Reproduce the material below word for word, from its first line through the line containing "DISTRIBUIÇÃO BELA VISTA", with both of those lines included.

++++++++++

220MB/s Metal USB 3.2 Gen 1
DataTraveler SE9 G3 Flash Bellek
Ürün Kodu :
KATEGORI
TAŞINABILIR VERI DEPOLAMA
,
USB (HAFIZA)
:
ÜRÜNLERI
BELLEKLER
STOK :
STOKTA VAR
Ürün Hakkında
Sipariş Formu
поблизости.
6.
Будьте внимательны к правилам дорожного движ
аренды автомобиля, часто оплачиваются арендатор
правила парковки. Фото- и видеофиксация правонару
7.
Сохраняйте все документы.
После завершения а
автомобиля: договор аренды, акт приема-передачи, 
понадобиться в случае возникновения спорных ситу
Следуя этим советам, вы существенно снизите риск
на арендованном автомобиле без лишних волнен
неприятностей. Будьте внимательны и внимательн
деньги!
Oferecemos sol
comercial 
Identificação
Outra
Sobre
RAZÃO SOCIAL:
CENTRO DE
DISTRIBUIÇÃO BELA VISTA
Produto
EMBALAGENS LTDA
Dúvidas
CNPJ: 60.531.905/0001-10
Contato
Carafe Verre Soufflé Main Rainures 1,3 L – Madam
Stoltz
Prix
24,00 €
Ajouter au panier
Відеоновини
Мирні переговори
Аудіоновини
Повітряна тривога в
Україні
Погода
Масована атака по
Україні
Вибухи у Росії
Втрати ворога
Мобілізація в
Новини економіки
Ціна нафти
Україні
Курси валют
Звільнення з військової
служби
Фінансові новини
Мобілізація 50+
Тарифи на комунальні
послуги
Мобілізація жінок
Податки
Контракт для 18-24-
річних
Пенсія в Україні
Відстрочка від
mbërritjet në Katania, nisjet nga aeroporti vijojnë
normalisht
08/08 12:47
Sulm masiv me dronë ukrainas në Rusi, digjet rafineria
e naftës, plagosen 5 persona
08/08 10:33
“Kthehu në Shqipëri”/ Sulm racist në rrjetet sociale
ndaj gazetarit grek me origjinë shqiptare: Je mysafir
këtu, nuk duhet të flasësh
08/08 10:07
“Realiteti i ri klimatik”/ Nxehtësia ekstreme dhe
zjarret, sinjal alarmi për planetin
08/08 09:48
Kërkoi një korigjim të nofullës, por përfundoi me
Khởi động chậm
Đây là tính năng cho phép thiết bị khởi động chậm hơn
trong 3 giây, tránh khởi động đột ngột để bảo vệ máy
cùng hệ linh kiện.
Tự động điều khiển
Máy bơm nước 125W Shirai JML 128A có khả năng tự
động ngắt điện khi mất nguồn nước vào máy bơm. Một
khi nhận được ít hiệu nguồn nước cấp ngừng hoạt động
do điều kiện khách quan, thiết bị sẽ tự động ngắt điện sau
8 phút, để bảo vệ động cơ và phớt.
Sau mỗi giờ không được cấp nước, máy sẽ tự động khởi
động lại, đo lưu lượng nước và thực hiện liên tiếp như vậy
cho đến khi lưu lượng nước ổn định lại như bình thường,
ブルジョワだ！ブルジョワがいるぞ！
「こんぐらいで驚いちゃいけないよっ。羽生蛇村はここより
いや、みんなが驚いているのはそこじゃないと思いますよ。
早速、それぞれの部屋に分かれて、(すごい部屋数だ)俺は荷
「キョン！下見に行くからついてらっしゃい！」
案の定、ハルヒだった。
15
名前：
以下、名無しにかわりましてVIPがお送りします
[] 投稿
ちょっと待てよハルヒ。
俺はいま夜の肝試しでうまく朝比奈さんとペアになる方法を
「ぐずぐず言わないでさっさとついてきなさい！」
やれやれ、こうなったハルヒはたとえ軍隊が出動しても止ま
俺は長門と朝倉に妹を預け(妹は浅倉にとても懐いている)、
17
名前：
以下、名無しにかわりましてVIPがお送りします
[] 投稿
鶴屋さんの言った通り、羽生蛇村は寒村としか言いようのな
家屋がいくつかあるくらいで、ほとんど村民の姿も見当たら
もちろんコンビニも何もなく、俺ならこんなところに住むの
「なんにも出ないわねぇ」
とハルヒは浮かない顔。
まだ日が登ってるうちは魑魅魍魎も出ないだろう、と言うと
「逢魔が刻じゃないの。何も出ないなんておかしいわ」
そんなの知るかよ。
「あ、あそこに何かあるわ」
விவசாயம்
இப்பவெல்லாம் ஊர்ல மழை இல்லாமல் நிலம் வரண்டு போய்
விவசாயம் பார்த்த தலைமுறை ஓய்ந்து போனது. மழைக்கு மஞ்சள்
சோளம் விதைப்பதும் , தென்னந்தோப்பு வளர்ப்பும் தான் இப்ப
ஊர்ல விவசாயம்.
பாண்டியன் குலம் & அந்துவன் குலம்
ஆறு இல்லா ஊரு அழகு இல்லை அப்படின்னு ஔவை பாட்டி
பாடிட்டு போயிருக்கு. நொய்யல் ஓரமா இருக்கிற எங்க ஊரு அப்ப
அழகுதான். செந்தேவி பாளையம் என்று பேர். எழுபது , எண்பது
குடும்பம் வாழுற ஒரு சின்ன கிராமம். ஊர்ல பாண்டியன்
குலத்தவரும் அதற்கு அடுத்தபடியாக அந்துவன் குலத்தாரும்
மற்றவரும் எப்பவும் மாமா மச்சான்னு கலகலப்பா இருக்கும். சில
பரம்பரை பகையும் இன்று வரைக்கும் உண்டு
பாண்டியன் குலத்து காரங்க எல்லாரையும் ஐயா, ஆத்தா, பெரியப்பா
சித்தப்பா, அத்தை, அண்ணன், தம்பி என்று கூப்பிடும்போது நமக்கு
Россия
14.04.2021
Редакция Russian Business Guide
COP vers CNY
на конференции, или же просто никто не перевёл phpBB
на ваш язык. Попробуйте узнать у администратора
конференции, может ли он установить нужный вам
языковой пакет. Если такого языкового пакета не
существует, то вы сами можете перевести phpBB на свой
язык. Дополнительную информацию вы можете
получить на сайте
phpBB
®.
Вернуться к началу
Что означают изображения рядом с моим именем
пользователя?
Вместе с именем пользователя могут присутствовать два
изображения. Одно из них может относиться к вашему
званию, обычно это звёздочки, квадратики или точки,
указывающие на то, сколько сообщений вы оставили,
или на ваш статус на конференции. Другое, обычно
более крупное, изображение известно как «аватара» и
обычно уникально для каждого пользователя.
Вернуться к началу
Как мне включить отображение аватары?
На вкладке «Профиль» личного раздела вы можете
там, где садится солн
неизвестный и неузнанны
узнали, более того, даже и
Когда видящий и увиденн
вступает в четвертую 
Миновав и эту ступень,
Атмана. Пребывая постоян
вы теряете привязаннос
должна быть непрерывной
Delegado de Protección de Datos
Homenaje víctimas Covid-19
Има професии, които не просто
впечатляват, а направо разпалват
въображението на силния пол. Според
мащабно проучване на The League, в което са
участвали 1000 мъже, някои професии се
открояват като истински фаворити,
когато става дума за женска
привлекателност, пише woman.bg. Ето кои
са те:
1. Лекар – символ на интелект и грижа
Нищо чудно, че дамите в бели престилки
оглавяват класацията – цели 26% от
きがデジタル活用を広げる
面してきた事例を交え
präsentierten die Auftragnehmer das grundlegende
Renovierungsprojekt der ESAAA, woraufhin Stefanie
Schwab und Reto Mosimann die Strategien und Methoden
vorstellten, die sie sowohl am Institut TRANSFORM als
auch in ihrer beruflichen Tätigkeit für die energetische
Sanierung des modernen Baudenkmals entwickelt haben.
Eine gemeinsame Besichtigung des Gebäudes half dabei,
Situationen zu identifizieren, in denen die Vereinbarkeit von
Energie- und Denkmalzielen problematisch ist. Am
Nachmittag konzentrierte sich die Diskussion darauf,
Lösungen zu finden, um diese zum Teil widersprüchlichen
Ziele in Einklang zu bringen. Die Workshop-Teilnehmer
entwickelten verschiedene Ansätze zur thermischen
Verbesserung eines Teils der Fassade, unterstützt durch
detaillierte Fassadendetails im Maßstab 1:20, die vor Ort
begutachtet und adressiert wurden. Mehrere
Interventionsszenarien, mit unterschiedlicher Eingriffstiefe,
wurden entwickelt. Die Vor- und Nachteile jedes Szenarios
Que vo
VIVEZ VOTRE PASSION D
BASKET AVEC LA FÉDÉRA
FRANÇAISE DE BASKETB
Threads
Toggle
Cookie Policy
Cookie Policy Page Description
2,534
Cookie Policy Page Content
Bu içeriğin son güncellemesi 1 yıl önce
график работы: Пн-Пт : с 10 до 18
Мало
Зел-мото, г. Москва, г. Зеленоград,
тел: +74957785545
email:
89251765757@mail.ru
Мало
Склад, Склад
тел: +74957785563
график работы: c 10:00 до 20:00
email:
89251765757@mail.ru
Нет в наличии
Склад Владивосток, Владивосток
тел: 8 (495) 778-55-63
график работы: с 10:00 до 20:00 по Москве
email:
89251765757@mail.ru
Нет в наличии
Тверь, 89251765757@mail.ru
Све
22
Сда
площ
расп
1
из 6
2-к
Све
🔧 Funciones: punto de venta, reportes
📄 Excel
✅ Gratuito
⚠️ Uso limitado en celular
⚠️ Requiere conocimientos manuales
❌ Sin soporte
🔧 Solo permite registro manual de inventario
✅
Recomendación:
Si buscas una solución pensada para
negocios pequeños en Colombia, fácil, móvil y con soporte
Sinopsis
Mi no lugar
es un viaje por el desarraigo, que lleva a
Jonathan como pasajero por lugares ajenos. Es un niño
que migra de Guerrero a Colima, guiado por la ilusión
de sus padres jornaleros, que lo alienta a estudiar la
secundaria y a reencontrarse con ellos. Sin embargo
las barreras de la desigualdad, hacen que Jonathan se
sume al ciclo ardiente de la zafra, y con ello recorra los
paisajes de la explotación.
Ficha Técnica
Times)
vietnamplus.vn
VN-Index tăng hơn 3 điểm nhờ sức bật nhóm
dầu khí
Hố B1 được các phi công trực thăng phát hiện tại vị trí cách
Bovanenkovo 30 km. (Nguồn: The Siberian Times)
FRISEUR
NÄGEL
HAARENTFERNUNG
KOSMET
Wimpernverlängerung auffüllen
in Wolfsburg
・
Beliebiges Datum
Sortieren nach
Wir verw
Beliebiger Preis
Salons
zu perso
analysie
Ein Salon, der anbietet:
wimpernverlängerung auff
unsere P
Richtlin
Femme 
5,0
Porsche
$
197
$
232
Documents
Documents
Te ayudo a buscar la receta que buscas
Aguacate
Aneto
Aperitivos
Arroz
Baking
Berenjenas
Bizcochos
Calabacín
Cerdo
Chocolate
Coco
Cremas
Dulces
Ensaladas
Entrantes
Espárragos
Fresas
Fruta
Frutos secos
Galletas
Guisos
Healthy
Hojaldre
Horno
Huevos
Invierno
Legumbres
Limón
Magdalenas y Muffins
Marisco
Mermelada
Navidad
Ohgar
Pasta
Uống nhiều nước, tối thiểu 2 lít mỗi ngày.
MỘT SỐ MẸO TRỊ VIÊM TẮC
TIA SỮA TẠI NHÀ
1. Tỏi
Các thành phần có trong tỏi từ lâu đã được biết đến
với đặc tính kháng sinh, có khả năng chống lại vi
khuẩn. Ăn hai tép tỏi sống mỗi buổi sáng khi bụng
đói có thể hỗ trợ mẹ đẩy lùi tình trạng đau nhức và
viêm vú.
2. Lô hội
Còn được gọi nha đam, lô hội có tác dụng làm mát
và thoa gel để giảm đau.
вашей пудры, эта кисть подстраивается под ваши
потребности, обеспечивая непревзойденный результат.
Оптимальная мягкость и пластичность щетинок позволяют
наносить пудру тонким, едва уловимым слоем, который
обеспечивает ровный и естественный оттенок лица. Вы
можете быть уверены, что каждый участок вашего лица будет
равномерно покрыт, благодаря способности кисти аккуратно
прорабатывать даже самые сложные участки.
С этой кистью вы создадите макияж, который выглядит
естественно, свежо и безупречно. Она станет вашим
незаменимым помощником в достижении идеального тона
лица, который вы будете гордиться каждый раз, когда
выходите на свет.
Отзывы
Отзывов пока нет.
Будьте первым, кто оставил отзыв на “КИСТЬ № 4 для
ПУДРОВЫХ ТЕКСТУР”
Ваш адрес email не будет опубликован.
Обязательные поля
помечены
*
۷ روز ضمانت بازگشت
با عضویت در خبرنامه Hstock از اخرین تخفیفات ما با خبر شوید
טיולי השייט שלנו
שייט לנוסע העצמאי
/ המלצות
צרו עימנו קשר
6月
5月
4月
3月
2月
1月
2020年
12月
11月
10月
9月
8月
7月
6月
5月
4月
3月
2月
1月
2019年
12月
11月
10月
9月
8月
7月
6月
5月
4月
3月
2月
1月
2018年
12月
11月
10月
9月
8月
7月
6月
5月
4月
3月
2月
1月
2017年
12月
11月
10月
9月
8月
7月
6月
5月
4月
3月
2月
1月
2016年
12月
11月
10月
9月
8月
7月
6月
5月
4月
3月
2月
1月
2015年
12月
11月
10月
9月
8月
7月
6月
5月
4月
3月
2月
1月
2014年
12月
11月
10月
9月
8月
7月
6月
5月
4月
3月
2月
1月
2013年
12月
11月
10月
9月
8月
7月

++++++++++

## Written response
220MB/s Metal USB 3.2 Gen 1
DataTraveler SE9 G3 Flash Bellek
Ürün Kodu :
KATEGORI
TAŞINABILIR VERI DEPOLAMA
,
USB (HAFIZA)
:
ÜRÜNLERI
BELLEKLER
STOK :
STOKTA VAR
Ürün Hakkında
Sipariş Formu
поблизости.
6.
Будьте внимательны к правилам дорожного движ
аренды автомобиля, часто оплачиваются арендатор
правила парковки. Фото- и видеофиксация правонару
7.
Сохраняйте все документы.
После завершения а
автомобиля: договор аренды, акт приема-передачи, 
понадобиться в случае возникновения спорных ситу
Следуя этим советам, вы существенно снизите риск
на арендованном автомобиле без лишних волнен
неприятностей. Будьте внимательны и внимательн
деньги!
Oferecemos sol
comercial 
Identificação
Outra
Sobre
RAZÃO SOCIAL:
CENTRO DE
DISTRIBUIÇÃO BELA VISTA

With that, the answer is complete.